Retrato em alta definição do homem que canta “eu tô te explicando pra te confundir/eu tô te confundindo pra te esclarecer”, a biografia oferece diversas peças para montar o quebra-cabeça da vida de Tom Zé. Dá pistas de influências, como o sambista Adoniran Barbosa (1910-1982) e o livro Os sertões, de Euclides da Cunha (1866-1909), e desvenda bastidores de episódios importantes, entre os quais, de que forma se deu sua contratação pela gravadora pernambucana Rozenblit para gravar o primeiro disco, de 1968, e o dia no qual conheceu Neusa, com quem é casado desde 1970. Sem deixar de explicar o momento de ebulição cultural que vivia a Salvador do fim dos anos 1950 e início dos 1960, o berço do que seria o Tropicalismo.
Para a tarefa de reconstruir a história, Scaramuzzo se comunicava com o artista por e-mail e também utilizava o WhatsApp. Como morava em Lisboa à época, e com o aprofundamento da pesquisa e dos assuntos, o telefone logo se tornou um instrumento vital. “Quem administrava era a Neusa: passava a ela os temas que queria abordar, e o Tom Zé ficava se preparando. Ele estudava mesmo!”, relembra. Aí virou rotina, com dois ou três telefonemas por semana. “A gente tinha horário marcado, data marcada e conversava de forma livre.” Ele entrevistou ainda personalidades como Gilberto Gil, José Miguel Wisnik, Rita Lee e, na capital portuguesa, conseguiu se encontrar com Caetano Veloso para um papo no camarim, antes de um show de sua turnê Ofertório.
Assim, o jornalista e médico de 39 anos costurou uma trama responsável por levar o leitor a assistir tanto a um rapaz extremamente tímido inventar o próprio estilo de compor música, atrás do balcão de sua loja de eletrodomésticos e artigos de presente na Irará da década de 1950, quanto ao homem frustrado e chateado por se ver ignorado pela imprensa e o público, ao lançar discos como Todos os olhos, de 1973, e Estudando o samba, de 1976. Álbuns que seriam celebrados mundo afora somente após duas décadas de esquecimento.
O jornalista italiano Pietro Scaramuzzo, autor da biografia. Foto: Divulgação
Tal fase é considerada inacreditável pelo autor do livro. “Hoje, se você imagina aquele tempo, você pensa ‘não é possível que o Tom Zé ia trabalhar no campo tendo produzido esses discos. Ele não conseguia fazer shows’”, diz, referindo-se a quando foi funcionário de uma empresa agrícola em Embu das Artes, na Grande São Paulo. “Para mim, o Brasil tem uma dívida de 20 anos com Tom Zé.”

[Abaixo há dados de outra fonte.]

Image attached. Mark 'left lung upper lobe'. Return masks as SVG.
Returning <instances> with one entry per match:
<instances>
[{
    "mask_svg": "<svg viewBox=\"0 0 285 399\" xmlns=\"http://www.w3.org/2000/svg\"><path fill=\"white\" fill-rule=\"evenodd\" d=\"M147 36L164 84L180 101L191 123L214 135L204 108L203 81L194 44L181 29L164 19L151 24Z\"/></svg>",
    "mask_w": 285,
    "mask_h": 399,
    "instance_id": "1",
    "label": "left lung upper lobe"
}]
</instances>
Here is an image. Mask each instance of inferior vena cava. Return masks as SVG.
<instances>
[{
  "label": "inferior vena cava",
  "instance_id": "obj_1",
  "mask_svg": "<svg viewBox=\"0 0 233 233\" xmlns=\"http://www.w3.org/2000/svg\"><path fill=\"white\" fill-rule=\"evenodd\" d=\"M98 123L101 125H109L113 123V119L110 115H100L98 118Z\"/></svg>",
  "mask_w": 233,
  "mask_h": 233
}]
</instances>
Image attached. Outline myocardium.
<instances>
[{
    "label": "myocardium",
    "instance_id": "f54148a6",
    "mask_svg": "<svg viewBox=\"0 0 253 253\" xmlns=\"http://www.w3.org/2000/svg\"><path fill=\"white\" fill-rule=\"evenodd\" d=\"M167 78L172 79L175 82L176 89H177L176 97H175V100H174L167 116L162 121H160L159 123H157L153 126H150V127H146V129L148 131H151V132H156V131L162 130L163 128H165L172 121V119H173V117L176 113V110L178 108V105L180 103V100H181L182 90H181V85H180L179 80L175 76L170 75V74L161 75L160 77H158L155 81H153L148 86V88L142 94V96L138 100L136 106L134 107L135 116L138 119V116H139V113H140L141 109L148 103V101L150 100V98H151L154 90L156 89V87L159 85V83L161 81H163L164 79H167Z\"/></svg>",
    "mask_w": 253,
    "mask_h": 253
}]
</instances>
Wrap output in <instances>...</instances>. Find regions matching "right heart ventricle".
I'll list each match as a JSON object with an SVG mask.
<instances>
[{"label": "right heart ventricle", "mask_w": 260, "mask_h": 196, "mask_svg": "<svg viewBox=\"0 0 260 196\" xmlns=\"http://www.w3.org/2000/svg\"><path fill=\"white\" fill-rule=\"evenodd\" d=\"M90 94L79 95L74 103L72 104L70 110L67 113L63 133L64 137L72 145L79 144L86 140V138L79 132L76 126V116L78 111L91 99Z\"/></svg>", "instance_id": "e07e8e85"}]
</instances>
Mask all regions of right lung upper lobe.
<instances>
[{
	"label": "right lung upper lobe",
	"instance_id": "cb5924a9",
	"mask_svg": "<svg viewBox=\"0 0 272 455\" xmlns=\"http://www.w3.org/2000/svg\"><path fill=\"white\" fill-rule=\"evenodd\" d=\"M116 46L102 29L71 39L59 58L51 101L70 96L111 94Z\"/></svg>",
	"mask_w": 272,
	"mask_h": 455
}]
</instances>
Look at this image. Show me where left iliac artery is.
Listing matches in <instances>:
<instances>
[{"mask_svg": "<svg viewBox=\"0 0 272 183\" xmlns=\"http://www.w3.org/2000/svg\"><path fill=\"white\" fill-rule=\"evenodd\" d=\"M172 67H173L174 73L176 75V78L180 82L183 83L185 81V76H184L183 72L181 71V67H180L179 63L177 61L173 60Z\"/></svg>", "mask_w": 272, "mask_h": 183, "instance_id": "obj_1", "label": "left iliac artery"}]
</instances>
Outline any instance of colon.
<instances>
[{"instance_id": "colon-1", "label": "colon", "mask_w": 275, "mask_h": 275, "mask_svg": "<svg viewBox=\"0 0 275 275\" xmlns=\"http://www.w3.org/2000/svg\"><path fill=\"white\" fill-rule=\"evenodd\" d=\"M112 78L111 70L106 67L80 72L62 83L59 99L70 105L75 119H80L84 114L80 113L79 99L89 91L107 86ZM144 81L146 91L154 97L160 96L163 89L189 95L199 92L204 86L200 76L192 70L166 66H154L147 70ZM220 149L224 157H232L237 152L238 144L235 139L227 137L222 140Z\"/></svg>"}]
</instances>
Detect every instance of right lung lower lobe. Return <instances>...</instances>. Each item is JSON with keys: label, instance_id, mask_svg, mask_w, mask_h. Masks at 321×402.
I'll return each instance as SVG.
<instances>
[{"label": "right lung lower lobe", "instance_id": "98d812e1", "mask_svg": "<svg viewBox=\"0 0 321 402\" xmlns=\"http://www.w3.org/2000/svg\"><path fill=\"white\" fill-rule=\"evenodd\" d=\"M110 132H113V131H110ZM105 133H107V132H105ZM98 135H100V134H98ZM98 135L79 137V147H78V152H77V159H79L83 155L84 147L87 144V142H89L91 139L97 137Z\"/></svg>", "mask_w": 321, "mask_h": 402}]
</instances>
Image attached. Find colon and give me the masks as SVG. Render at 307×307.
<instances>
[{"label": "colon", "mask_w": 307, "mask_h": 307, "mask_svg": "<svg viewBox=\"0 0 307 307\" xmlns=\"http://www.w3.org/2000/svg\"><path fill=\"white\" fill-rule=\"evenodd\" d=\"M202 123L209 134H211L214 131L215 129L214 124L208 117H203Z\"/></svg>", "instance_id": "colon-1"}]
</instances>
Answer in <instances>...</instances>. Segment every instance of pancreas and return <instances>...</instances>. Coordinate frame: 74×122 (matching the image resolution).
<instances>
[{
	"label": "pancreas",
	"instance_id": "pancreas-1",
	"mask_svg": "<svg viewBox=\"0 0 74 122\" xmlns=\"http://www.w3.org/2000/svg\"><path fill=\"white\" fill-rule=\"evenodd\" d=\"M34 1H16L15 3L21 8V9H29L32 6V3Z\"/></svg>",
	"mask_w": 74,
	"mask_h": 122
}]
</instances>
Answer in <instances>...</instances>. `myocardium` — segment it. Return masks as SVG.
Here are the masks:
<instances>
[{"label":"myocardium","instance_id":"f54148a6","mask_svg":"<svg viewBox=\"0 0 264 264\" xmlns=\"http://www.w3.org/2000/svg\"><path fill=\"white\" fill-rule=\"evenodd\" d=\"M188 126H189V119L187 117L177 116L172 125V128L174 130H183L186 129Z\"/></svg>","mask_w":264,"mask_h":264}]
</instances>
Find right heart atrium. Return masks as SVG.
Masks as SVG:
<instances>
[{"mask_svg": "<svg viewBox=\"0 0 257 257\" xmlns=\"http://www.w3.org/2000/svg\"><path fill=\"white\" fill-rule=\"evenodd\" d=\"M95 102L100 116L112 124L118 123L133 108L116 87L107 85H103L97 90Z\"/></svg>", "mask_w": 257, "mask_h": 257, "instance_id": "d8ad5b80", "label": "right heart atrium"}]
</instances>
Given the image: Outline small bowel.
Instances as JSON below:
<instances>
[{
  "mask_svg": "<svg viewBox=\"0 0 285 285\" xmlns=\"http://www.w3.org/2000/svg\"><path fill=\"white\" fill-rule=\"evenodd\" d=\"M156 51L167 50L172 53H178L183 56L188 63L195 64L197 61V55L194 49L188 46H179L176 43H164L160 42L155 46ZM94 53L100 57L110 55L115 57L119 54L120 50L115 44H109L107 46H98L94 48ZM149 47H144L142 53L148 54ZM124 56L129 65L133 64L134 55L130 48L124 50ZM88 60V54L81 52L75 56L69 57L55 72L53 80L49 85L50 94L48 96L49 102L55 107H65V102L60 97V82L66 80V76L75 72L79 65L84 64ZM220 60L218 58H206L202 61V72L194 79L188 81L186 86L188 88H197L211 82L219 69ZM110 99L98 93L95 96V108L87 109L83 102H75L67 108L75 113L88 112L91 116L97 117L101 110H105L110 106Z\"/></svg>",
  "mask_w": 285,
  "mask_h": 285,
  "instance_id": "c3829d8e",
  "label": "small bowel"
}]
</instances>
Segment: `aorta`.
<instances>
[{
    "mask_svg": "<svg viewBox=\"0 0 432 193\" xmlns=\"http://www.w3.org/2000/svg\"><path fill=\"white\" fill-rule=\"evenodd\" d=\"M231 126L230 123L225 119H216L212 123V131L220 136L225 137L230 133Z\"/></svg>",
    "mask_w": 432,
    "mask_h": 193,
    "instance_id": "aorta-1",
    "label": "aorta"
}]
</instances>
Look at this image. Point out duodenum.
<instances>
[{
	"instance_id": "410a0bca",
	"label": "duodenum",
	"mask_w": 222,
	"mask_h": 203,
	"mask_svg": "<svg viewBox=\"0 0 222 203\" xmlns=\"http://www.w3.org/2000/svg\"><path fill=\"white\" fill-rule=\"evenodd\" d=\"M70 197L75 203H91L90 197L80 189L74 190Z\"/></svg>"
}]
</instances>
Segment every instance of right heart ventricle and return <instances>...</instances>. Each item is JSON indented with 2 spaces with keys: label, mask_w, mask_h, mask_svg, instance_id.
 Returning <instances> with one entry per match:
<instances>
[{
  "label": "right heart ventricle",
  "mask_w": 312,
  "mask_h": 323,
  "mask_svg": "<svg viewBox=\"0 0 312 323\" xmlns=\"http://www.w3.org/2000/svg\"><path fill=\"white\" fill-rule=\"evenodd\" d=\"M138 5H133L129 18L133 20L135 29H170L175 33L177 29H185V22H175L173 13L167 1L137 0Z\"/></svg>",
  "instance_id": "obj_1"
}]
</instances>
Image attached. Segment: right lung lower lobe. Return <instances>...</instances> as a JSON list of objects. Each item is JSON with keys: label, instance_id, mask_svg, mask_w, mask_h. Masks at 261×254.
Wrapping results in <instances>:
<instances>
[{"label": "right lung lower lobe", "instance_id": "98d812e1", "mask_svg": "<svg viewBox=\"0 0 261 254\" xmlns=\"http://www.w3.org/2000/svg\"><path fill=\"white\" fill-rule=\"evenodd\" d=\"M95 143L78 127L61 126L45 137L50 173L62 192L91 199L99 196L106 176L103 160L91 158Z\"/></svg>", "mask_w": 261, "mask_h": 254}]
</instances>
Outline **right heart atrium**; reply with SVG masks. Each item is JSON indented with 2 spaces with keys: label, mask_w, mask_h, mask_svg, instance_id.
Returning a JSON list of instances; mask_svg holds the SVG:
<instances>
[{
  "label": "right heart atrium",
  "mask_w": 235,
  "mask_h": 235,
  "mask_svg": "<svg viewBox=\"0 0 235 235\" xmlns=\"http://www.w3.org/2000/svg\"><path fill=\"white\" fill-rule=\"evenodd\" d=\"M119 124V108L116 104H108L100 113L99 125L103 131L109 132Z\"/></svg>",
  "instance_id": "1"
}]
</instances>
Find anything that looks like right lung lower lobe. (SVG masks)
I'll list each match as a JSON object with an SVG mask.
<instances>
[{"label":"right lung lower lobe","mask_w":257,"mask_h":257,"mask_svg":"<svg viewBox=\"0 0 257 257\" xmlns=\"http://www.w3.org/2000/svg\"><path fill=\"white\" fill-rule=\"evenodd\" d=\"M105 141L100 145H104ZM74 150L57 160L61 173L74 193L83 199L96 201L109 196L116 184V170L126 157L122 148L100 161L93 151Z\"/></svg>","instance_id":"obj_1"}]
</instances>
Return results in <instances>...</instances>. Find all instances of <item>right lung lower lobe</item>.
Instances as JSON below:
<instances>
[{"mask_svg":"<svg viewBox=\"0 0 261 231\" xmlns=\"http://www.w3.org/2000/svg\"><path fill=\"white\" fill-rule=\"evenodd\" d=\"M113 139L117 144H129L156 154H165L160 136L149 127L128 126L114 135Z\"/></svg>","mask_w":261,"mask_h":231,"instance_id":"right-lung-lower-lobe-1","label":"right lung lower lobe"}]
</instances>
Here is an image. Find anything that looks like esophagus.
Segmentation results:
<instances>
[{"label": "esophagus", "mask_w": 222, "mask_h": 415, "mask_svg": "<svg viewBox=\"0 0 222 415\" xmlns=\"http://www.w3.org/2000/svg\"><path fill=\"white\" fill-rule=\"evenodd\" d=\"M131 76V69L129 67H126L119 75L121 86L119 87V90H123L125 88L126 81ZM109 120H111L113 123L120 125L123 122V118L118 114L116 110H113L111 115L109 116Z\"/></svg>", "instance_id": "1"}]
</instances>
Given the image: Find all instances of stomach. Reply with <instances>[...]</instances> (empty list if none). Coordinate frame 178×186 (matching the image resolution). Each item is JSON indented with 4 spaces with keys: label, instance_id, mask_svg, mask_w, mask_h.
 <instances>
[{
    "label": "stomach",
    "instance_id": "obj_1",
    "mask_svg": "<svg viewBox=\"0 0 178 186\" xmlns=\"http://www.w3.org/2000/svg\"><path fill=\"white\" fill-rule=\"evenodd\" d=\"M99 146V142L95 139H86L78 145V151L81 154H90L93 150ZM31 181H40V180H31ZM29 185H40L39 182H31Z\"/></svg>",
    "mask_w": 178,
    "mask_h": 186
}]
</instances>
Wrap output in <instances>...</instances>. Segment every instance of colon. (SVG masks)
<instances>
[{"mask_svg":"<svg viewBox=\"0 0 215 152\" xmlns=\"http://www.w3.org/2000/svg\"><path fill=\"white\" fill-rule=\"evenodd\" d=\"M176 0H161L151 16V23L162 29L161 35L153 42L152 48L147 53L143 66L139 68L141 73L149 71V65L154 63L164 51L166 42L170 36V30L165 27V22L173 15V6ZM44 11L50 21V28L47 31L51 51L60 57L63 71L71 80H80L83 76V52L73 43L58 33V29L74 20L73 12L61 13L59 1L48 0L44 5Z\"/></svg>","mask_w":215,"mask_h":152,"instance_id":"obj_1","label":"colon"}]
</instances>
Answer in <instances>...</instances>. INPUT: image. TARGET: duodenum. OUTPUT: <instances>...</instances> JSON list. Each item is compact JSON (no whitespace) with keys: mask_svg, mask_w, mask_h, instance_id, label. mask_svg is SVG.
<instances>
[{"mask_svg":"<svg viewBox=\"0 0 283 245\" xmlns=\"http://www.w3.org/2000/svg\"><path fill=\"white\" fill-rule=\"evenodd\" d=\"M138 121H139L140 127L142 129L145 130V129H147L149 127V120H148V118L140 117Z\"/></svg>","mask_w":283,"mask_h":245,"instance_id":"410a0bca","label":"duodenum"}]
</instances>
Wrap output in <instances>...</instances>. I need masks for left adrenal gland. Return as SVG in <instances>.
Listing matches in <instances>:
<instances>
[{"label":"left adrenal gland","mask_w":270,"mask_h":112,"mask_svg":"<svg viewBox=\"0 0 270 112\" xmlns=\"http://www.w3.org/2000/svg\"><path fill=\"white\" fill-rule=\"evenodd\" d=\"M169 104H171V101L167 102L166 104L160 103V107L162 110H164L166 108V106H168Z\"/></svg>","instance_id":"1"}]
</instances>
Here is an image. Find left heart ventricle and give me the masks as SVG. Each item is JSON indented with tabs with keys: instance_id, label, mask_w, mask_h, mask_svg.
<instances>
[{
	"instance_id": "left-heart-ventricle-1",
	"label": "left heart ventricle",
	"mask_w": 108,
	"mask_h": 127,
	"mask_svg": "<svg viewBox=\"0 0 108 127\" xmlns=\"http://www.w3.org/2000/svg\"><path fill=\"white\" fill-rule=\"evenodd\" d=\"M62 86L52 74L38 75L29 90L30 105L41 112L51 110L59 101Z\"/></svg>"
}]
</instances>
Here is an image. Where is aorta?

O período de ostracismo só teve fim devido a um fato inusitado. De passagem pelo Brasil, nos anos 1980, o então líder da banda Talking Heads, David Byrne, se deparou com uma cópia de Estudando o samba numa loja, julgou interessante a capa que tem um arame farpado e a levou aos Estados Unidos. Foi colocar o vinil na vitrola e o som não parou mais de fazer sentido. “Esperava ouvir samba e em vez disso encontrei a vanguarda de Nova York, de Paris e de Berlim. Alguém em São Paulo estava fazendo uma música de pesquisa malditamente boa”, afirma Byrne, em trecho de entrevista concedida a Scaramuzzo. Encantado pelas invenções de Tom Zé, o norte-americano quis conhecê-lo e acabou o contratando para seu selo Luaka Bop.
Agora, outro estrangeiro se debruça sobre Tom Zé, em mais um encontro marcado pela curiosidade. Para Scaramuzzo, essa é a grande característica do músico, hoje com 84 anos. “Talvez tenha sido ela quem o deixou são e vivo naquele momento (de ostracismo artístico). Porque desde criança, ele se moveu pela curiosidade. Pela energia elétrica, pela banda que tocava no clube do lado da casa dele, pelas experimentações que fez”, enumera. “Tom Zé continua mantendo-a viva, por isso é tão elétrico. É uma curiosidade muito bonita.”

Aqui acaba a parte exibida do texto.